BACKGROUND: Protective role of estrogen in COVID-19 was speculated once the epidemiological studies reported increased susceptibility of estrogen-deficient population – males and postmenopausal females to severe disease category and involvement of angiotensin-converting enzyme 2 receptors and renin–angiotensin– aldosterone system in pathophysiology. MATERIALS & METHODS: An open-label randomized controlled trial was planned to assess the efficacy of short-course oral estradiol in preventing the clinical progression to severe disease and reduce case-fatality rate and the hospital stay duration in estrogen-deficient postmenopausal women. The intervention group (n = 40) received 2 mg per day of estradiol valerate per orally for 7 days along with the standard care, while the control group (n = 40) received only the standard care.
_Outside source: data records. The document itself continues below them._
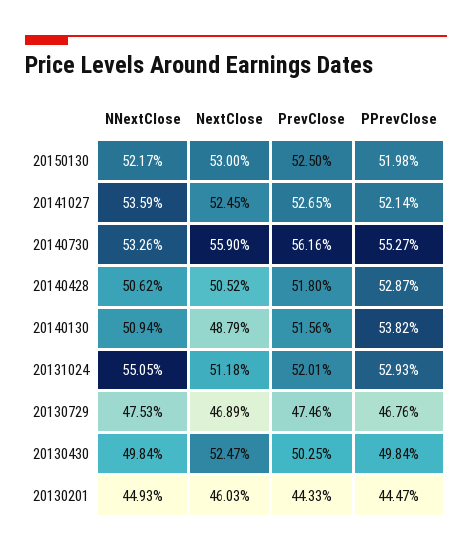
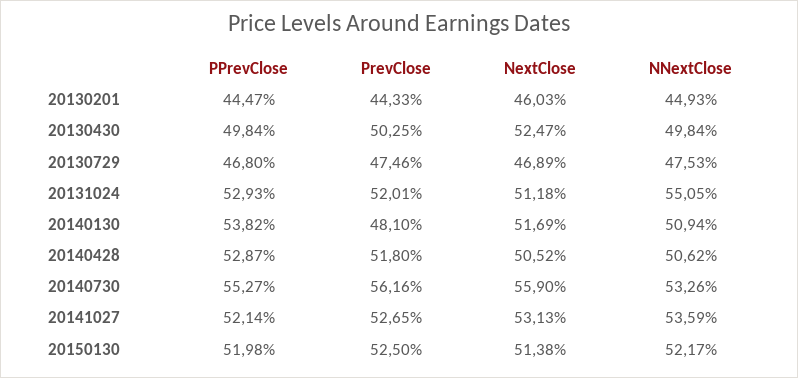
  {
    "NNextClose": {
      "20150130": 52.17,
      "20141027": 53.59,
      "20140730": 53.26,
      "20140428": 50.62,
      "20140130": 50.94,
      "20131024": 55.05,
      "20130729": 47.53,
      "20130430": 49.84,
      "20130201": 44.93
    },
    "NextClose": {
-     "20150130": 53,
+     "20150130": 51.38,
-     "20141027": 52.45,
+     "20141027": 53.13,
      "20140730": 55.9,
      "20140428": 50.52,
-     "20140130": 48.79,
+     "20140130": 51.69,
      "20131024": 51.18,
      "20130729": 46.89,
      "20130430": 52.47,
      "20130201": 46.03
    },
    "PrevClose": {
      "20150130": 52.5,
      "20141027": 52.65,
      "20140730": 56.16,
      "20140428": 51.8,
-     "20140130": 51.56,
+     "20140130": 48.1,
      "20131024": 52.01,
      "20130729": 47.46,
      "20130430": 50.25,
      "20130201": 44.33
    },
    "PPrevClose": {
      "20150130": 51.98,
      "20141027": 52.14,
      "20140730": 55.27,
      "20140428": 52.87,
      "20140130": 53.82,
      "20131024": 52.93,
-     "20130729": 46.76,
+     "20130729": 46.8,
      "20130430": 49.84,
      "20130201": 44.47
    }
  }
RESULTS: A significant difference was observed in the rate of reverse transcriptase–polymerase chain reaction negativization in the intervention versus control group at day 5 and day 7 of admission (42.5% vs. 15%, P = 0.007; 72.5% versus 50%, P = −0.026). No significant difference was noted in the duration of hospitalization (P = 0.213). A significant decrease was noted in the mean values of inflammatory biomarkers – D-dimer, lactate dehydrogenase, and C-reactive protein on day 5 in the intervention group. Interleukin-6 also showed a declining trend on day 5 in the intervention group, while a rising trend was noted in the control arm. Only one case (2.5%) in the intervention group while seven in the control group (17.5%) progressed to the moderate category; however, the difference was not statistically significant (P = 0.057). CONCLUSION: Oral estradiol in postmenopausal females can be a novel and efficient option for managing nonsevere COVID-19 infection.